WHAT THE EXERCISE ASKS:
Return the listing verbatim, images left out.

STORED DATA:
---+---

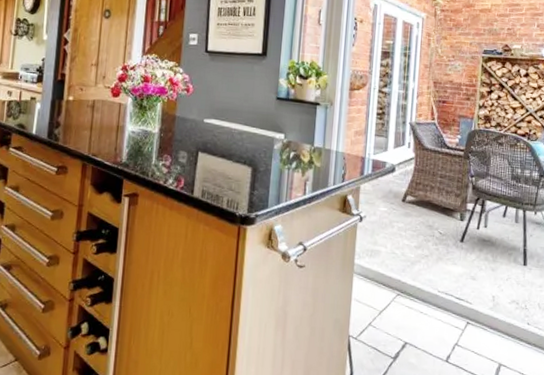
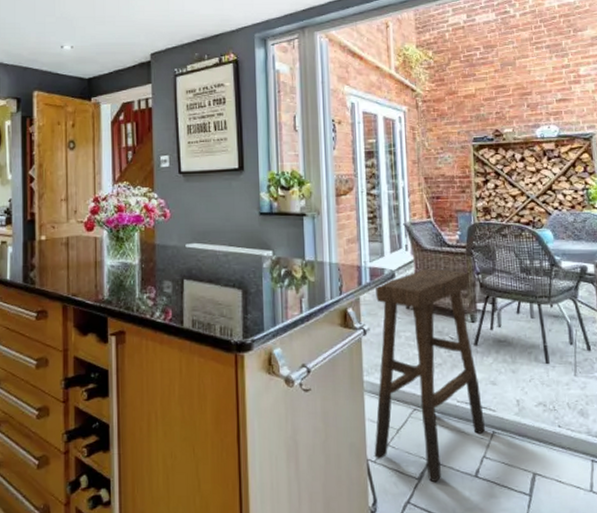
stool: none [356,166,463,363] -> present [374,268,486,483]

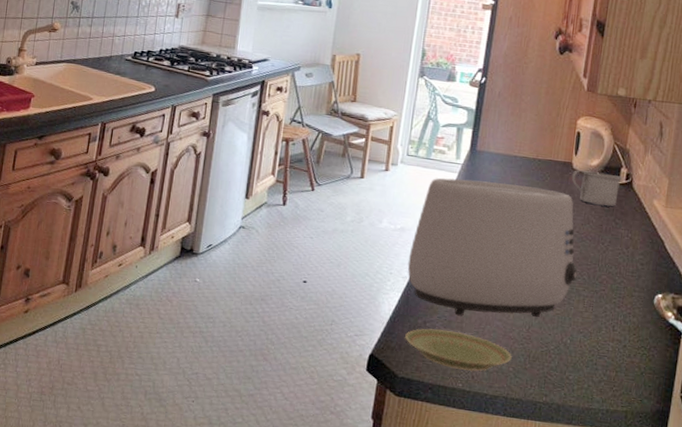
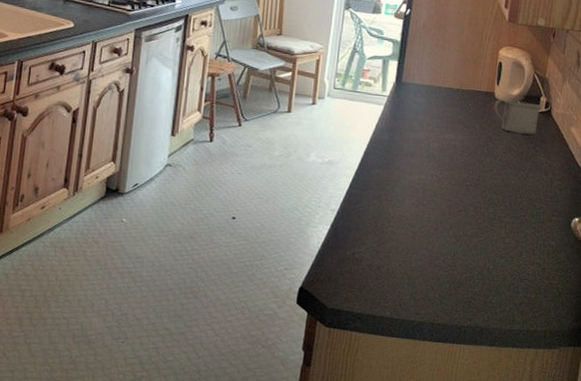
plate: present [405,328,512,372] -> none [334,259,438,300]
toaster: present [407,177,578,317] -> none [335,110,500,246]

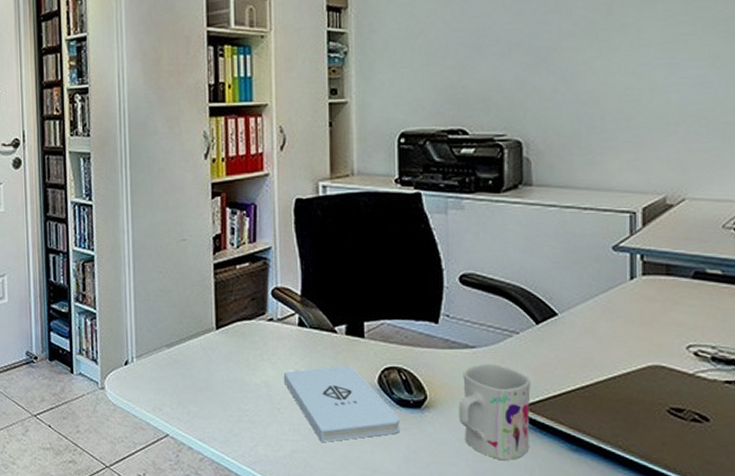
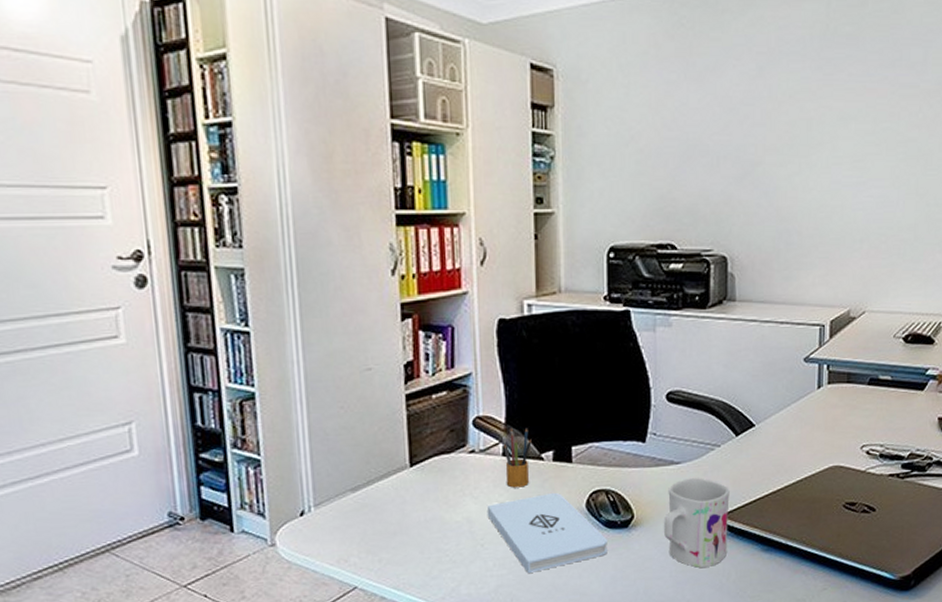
pencil box: none [298,299,326,358] -> present [503,427,532,488]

---+---

SOLUTION TO THE EXERCISE:
stool: none [356,166,463,363] -> present [374,268,486,483]

plate: present [405,328,512,372] -> none [334,259,438,300]
toaster: present [407,177,578,317] -> none [335,110,500,246]

pencil box: none [298,299,326,358] -> present [503,427,532,488]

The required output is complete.